13. The method of claim 1, wherein the corroborated data is deemed to be corroborated based on the second data source:
having provided an information content of data generated by the second data source substantially matching the desired information content; and
not supplying synthetic data.
14. The method of claim 1, wherein the corroborated data is not synthetic data.
15. A non-transitory machine-readable medium having instructions stored therein, which when executed by a processor, cause the processor to perform operations for managing data used to provide computer-implemented services, the operations comprising:
obtaining a request for corroborated data from a data consumer, the request indicating a desired information content and corroboration requirements for the corroborated data;
obtaining, based on the request, the corroborated data, the corroborated data:
having the desired information content and being obtained by a first data source and being corroborated using at least second data obtained by a second data source, the second data source being adapted to measure a similar information content to the desired information content which the first data source is adapted to measure;
being corroborated using relaxed corroboration requirements due to at least a portion of the corroboration requirements being unable to be met, the relaxed corroboration requirements being acceptable to the data consumer; and
providing at least a portion of the corroborated data to the data consumer to facilitate provisioning of the computer-implemented services.

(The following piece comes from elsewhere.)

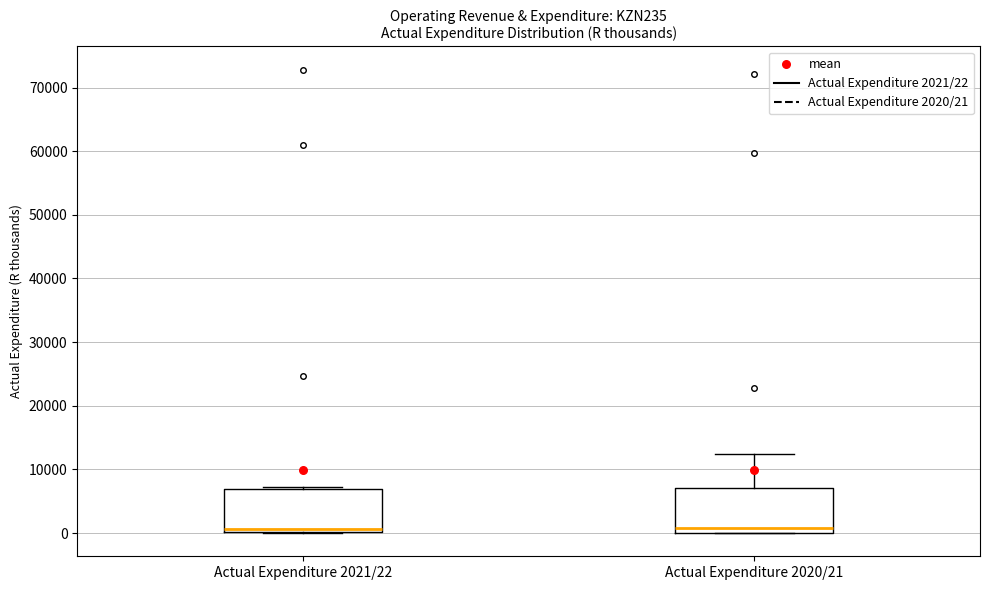

Where is the lower edge of the box for Actual Expenditure 2021/22 on the y-axis? The values are not printed on the chart, so give them approximately, as read against the axis.

0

16. The non-transitory machine-readable medium of claim 15, wherein the relaxed corroboration requirements comprise a lower standard for corroboration compared to the corroboration requirements.
17. The non-transitory machine-readable medium of claim 15, wherein the corroboration requirements comprise at least one type of requirement selected from a list of types of requirements consisting of:
a type of information content of the second data;
a timeframe in which the second data was generated; and
a geographic location of the second data source.
18. A data processing system, comprising:
a processor; and
a memory coupled to the processor to store instructions, which when executed by the processor, cause the processor to perform operations for managing data used to provide computer-implemented services, the operations comprising:
obtaining a request for corroborated data from a data consumer, the request indicating a desired information content and corroboration requirements for the corroborated data;
obtaining, based on the request, the corroborated data, the corroborated data:
having the desired information content and being obtained by a first data source and being corroborated using at least second data obtained by a second data source, the second data source being adapted to measure a similar information content to the desired information content which the first data source is adapted to measure;
being corroborated using relaxed corroboration requirements due to at least a portion of the corroboration requirements being unable to be met, the relaxed corroboration requirements being acceptable to the data consumer; and
providing at least a portion of the corroborated data to the data consumer to facilitate provisioning of the computer-implemented services.
19. The data processing system of claim 18, wherein the relaxed corroboration requirements comprise a lower standard for corroboration compared to the corroboration requirements.
20. The data processing system of claim 18, wherein the corroboration requirements comprise at least one type of requirement selected from a list of types of requirements consisting of:
a type of information content of the second data;
a timeframe in which the second data was generated; and
a geographic location of the second data source.